An intracluster correlation coefficient (ICC) for binary outcome data is neither a natural parameter of the data generating model nor a function of its parameters. Several methods for calculation have been suggested (Wu, Crespi, and Wong, 2012). We provide several versions of ICCs for comparison. These can be accessed in the bincalcICC() function.

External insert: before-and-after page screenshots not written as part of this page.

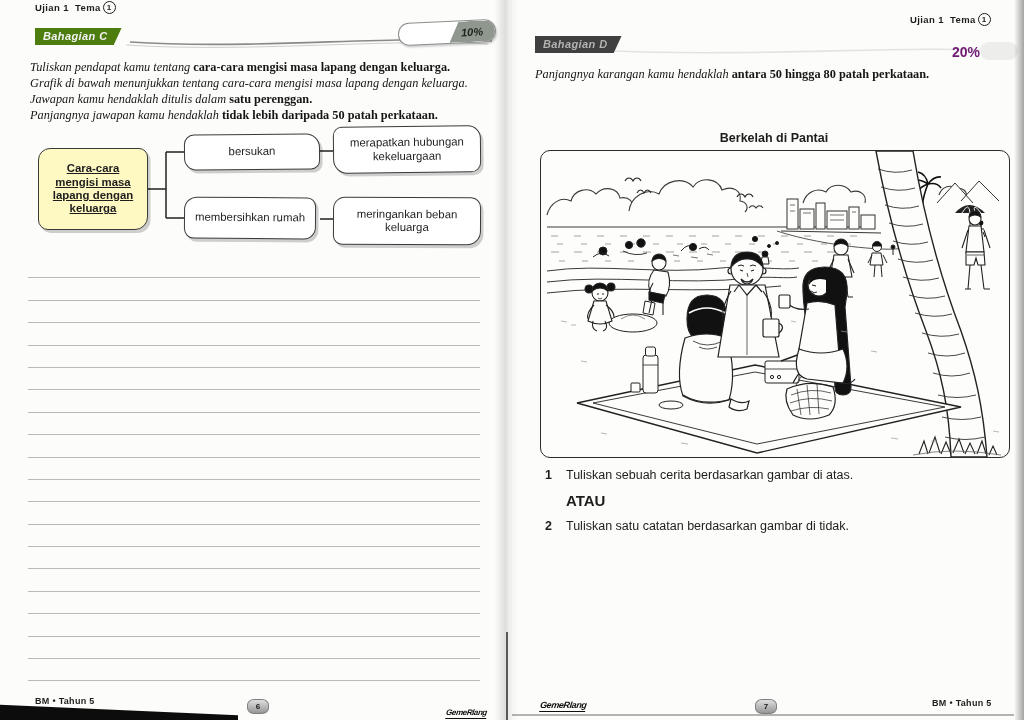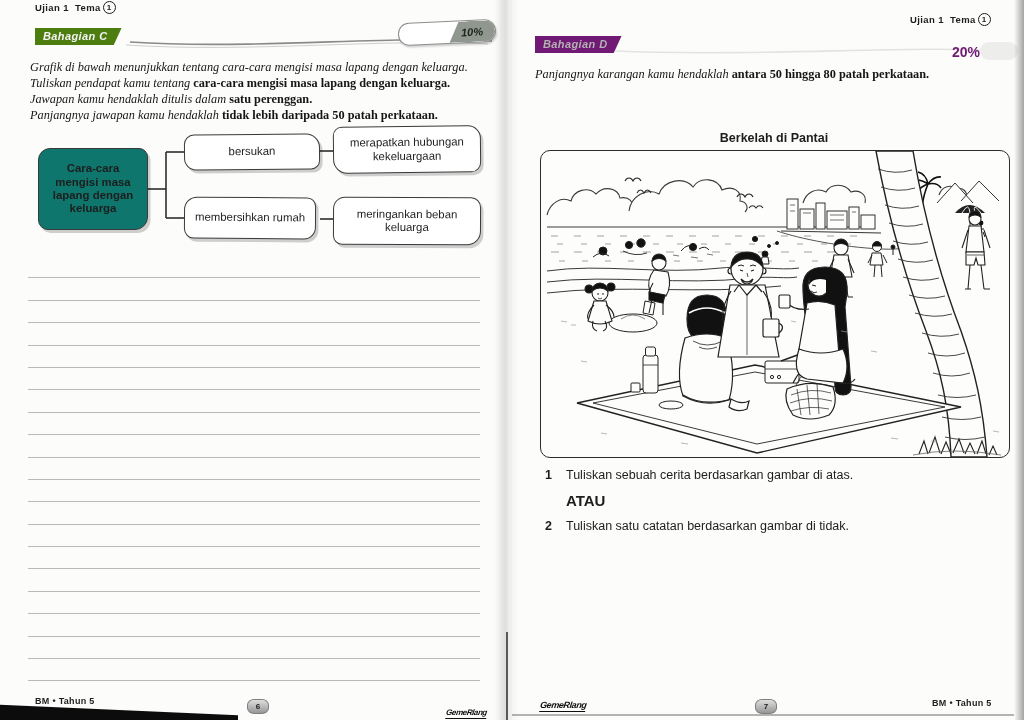--- a/index.html
+++ b/index.html
@@ -29,7 +29,7 @@
   .badge{height:17px;padding:0 14px 0 8px;background:#4d7c0f;color:#f4f4f4;
          font-size:11px;font-weight:bold;font-style:italic;letter-spacing:0.4px;line-height:17px;
          clip-path:polygon(0 0,100% 0,91% 100%,0 100%);box-shadow:3px 3px 0 rgba(0,0,0,0.22);}
-  .badge.faded{background:#701a75;color:#b3b3b1;box-shadow:2px 2px 0 rgba(0,0,0,0.07);}
+  .badge.faded{background:#404040;color:#b3b3b1;box-shadow:2px 2px 0 rgba(0,0,0,0.07);}
   .pill{width:96px;height:21px;border:1px solid #8e8e8e;border-radius:11px;background:#fff;
         overflow:hidden;transform:rotate(-2.5deg);box-shadow:1px 2px 2px rgba(0,0,0,0.18);}
   .pill .pct{position:absolute;right:0;top:0;height:100%;width:46px;background:#8f978f;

# Estimate power for a trial with 10 clusters in each arm, 20 subjects in
# each cluster, with a probability of 0.8 in the first arm and 0.5 in the
# second arm, with a sigma_b_sq = 1 in the first arm sigma_b_sq = 1.2 in
# the second arm.

## Not run: 
binary.sim = cps.binary(nsim = 100, nsubjects = 20,
  nclusters = 10, p1 = 0.8,
  p2 = 0.5, sigma_b_sq = 1,
  sigma_b_sq2 = 1.2, alpha = 0.05,
  method = 'glmm', allSimData = FALSE)

## End(Not run)

# Estimate power for a trial just as above, except that in the first arm,
# the clusters have 10 subjects in 9 of the 10 clusters and 100 in the tenth
# cluster, while in the second arm all clusters have 20 subjects.

## Not run: 
binary.sim2 = cps.binary(nsim = 100,
  nsubjects = c(c(rep(10,9),100), rep(20,10)),
  nclusters = 10, p1 = 0.8,
  p2 = 0.5, sigma_b_sq = 1,
  sigma_b_sq2 = 1.2, alpha = 0.05,
  method = 'gee', allSimData = FALSE)

## End(Not run)